Sans spoiler
Autant le dire d’entrée de jeu pour ceux qui en espèrent peut-être un peu trop : The Irishman ne renouvelle rien.
Quiconque a déjà vu des films de gangsters, et ceux de Martin Scorsese en première ligne, sera en terrain connu. Il n’est pas question ici de transcender, réinventer ou briser les codes du genre, mais simplement de raconter une histoire de malfrats comme Scorsese a toujours su le faire.
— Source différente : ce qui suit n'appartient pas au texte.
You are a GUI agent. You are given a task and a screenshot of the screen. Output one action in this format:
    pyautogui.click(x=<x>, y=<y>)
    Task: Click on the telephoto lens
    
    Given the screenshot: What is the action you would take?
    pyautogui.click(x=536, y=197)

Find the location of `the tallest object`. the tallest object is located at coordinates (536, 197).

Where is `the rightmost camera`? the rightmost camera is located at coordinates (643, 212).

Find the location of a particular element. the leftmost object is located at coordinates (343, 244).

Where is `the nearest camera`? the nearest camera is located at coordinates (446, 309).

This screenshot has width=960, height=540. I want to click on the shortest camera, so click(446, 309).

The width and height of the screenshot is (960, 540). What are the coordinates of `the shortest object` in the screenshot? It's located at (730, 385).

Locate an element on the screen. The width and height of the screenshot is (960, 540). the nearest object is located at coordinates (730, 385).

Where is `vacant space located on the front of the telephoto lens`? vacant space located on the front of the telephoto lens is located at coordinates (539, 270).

Une sensation de retour à la maison qui nous met tout de suite à l’aise et nous promet, à défaut de réelles nouveautés, de passer un bon moment de cinéma en compagnie d’un maître qui n’a peut-être plus rien à prouver mais a encore des choses à raconter. Telle une énième réunion de famille.
Exigeante et sans concession, cette véritable fresque de 3h30 suit l’évolution de Frank Sheeran dans les mondes interconnectés des syndicalistes et de la mafia.
L’occasion de croiser une galerie de personnages tous plus ou moins déjà vus et connus, à ceci près que ces « gueules » ne sont pas toutes jeunes…Et il est là, à mon sens, le tour de force de ce film.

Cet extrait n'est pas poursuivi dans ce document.